━━ EXERCISE INPUT
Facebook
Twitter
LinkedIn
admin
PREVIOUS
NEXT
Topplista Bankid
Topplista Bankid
━━━━
━━ EXERCISE INPUT
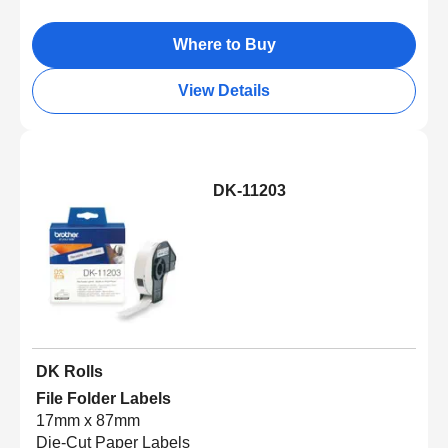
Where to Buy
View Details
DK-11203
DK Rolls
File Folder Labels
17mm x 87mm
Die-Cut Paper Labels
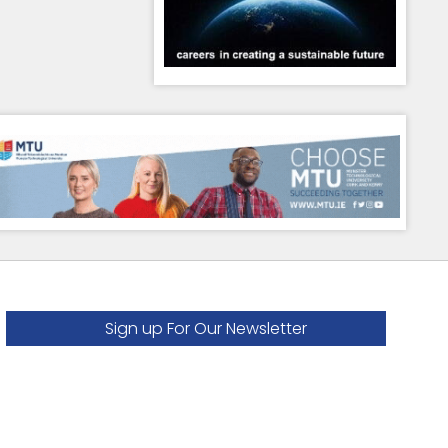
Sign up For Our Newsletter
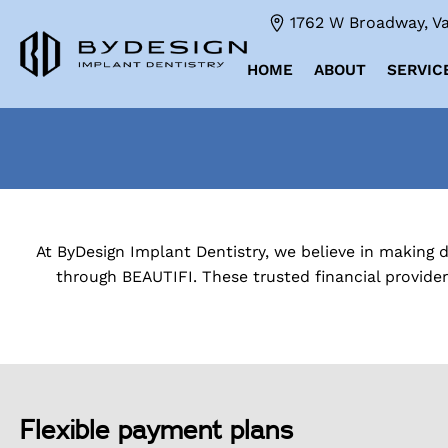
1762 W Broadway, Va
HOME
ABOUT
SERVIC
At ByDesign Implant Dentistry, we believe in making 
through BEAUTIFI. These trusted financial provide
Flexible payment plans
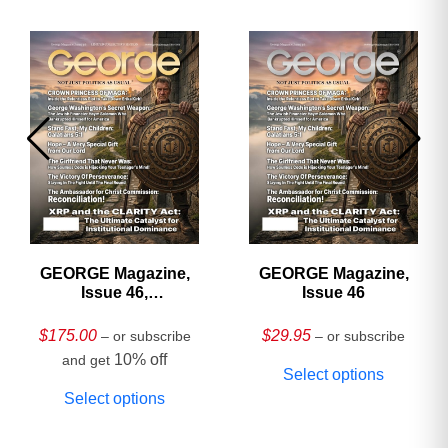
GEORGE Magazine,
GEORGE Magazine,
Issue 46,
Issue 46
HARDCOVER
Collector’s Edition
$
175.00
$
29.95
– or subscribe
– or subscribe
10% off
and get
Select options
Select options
━━━━
Your answer should consist of the lines above that hold the word "Labels".

File Folder Labels
Die-Cut Paper Labels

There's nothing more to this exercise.